What is expected | Only the count is needed. Count the lines below with the word "none" in them.

Data to use |
+++
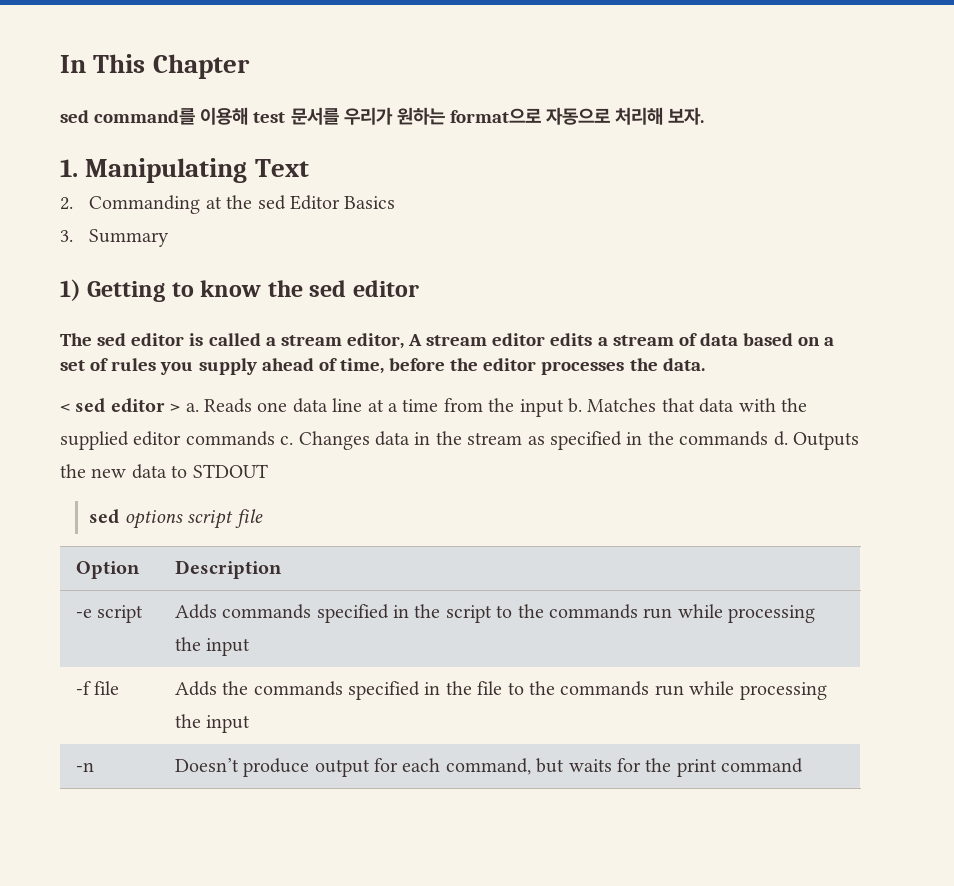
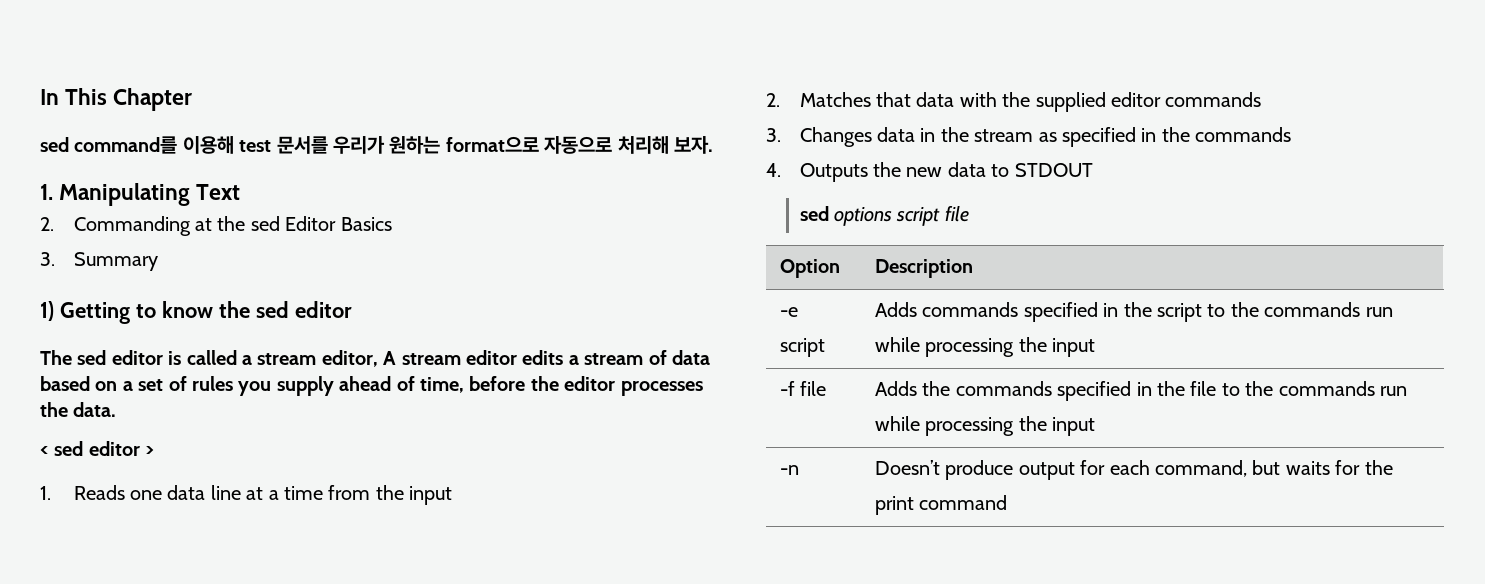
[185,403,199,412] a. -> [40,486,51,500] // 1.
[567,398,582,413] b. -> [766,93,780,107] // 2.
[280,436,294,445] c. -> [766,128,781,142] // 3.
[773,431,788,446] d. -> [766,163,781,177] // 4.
+++
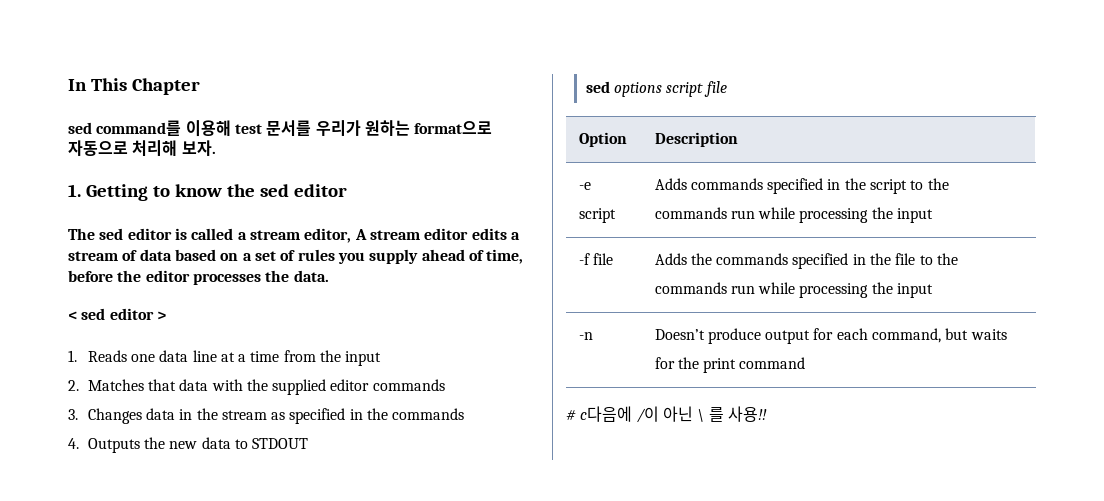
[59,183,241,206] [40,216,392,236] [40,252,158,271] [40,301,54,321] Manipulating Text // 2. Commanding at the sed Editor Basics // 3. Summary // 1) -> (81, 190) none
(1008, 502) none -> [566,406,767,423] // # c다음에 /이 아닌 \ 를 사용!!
+++
Output of the task | 2